● **Your goal**: No pictures, please. Output the lines from the start of the data through the line that contains "You can also", both included, exactly as they stand.

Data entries

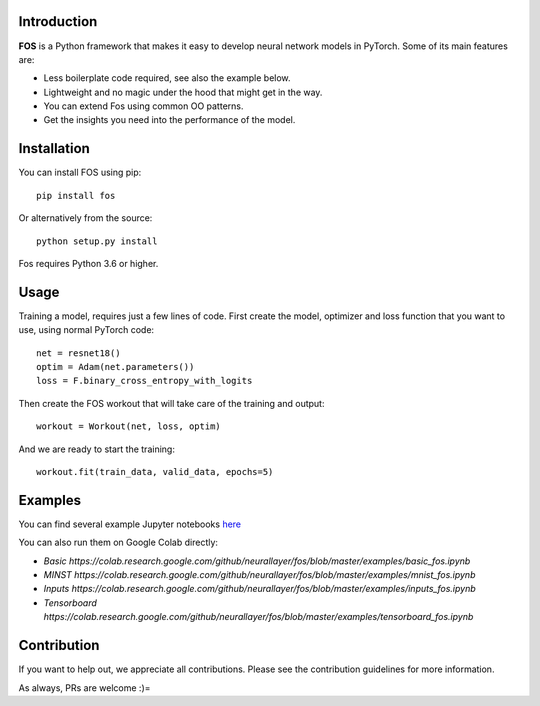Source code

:.. image:: https://travis-ci.com/neurallayer/fos.svg?branch=master
    :target: https://travis-ci.com/neurallayer/fos


Introduction
============
**FOS** is a Python framework that makes it easy to develop neural network models 
in PyTorch. Some of its main features are:

* Less boilerplate code required, see also the example below.
* Lightweight and no magic under the hood that might get in the way.
* You can extend Fos using common OO patterns.
* Get the insights you need into the performance of the model.


Installation
============
You can install FOS using pip::

    pip install fos
    
Or alternatively from the source::

    python setup.py install
    
Fos requires Python 3.6 or higher.


Usage
=====
Training a model, requires just a few lines of code. First create the model, 
optimizer and loss function that you want to use, using normal PyTorch code::

   net = resnet18()
   optim = Adam(net.parameters())
   loss = F.binary_cross_entropy_with_logits

Then create the FOS workout that will take care of the training and output::

   workout = Workout(net, loss, optim)
  
And we are ready to start the training::

   workout.fit(train_data, valid_data, epochs=5)


Examples
========
You can find several example Jupyter notebooks `here <https://github.com/neurallayer/fos/tree/master/examples>`_ 

You can also run them on Google Colab directly:

* `Basic https://colab.research.google.com/github/neurallayer/fos/blob/master/examples/basic_fos.ipynb`
* `MINST https://colab.research.google.com/github/neurallayer/fos/blob/master/examples/mnist_fos.ipynb`
* `Inputs https://colab.research.google.com/github/neurallayer/fos/blob/master/examples/inputs_fos.ipynb`
* `Tensorboard https://colab.research.google.com/github/neurallayer/fos/blob/master/examples/tensorboard_fos.ipynb`



Contribution
============
If you want to help out, we appreciate all contributions. 
Please see the contribution guidelines for more information.

As always, PRs are welcome :)= 
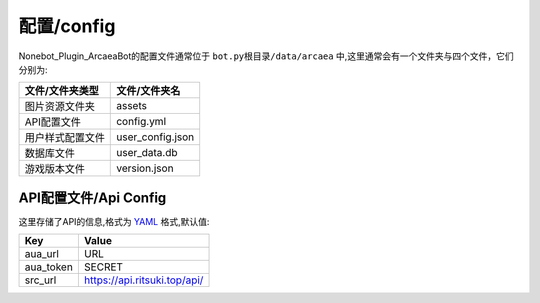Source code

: 配置/config
======

Nonebot_Plugin_ArcaeaBot的配置文件通常位于 ``bot.py根目录/data/arcaea`` 中,这里通常会有一个文件夹与四个文件，它们分别为:

+-----------------+-----------------+
| 文件/文件夹类型 | 文件/文件夹名   |
+=================+=================+
| 图片资源文件夹  | assets          |
+-----------------+-----------------+
| API配置文件     | config.yml      |
+-----------------+-----------------+
| 用户样式配置文件| user_config.json|
+-----------------+-----------------+
| 数据库文件      | user_data.db    |
+-----------------+-----------------+
| 游戏版本文件    | version.json    |
+-----------------+-----------------+

API配置文件/Api Config
-------------

这里存储了API的信息,格式为 `YAML <https://zh.wikipedia.org/wiki/YAML>`_ 格式,默认值:

+--------------+--------------------------------------+
| Key          | Value                                |
+==============+======================================+
| aua_url      | URL                                  |
+--------------+--------------------------------------+
| aua_token    | SECRET                               |
+--------------+--------------------------------------+
| src_url      | https://api.ritsuki.top/api/         |
+--------------+--------------------------------------+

● **Response below**:
Source code

:.. image:: https://travis-ci.com/neurallayer/fos.svg?branch=master
    :target: https://travis-ci.com/neurallayer/fos


Introduction
============
**FOS** is a Python framework that makes it easy to develop neural network models 
in PyTorch. Some of its main features are:

* Less boilerplate code required, see also the example below.
* Lightweight and no magic under the hood that might get in the way.
* You can extend Fos using common OO patterns.
* Get the insights you need into the performance of the model.


Installation
============
You can install FOS using pip::

    pip install fos
    
Or alternatively from the source::

    python setup.py install
    
Fos requires Python 3.6 or higher.


Usage
=====
Training a model, requires just a few lines of code. First create the model, 
optimizer and loss function that you want to use, using normal PyTorch code::

   net = resnet18()
   optim = Adam(net.parameters())
   loss = F.binary_cross_entropy_with_logits

Then create the FOS workout that will take care of the training and output::

   workout = Workout(net, loss, optim)
  
And we are ready to start the training::

   workout.fit(train_data, valid_data, epochs=5)


Examples
========
You can find several example Jupyter notebooks `here <https://github.com/neurallayer/fos/tree/master/examples>`_ 

You can also run them on Google Colab directly:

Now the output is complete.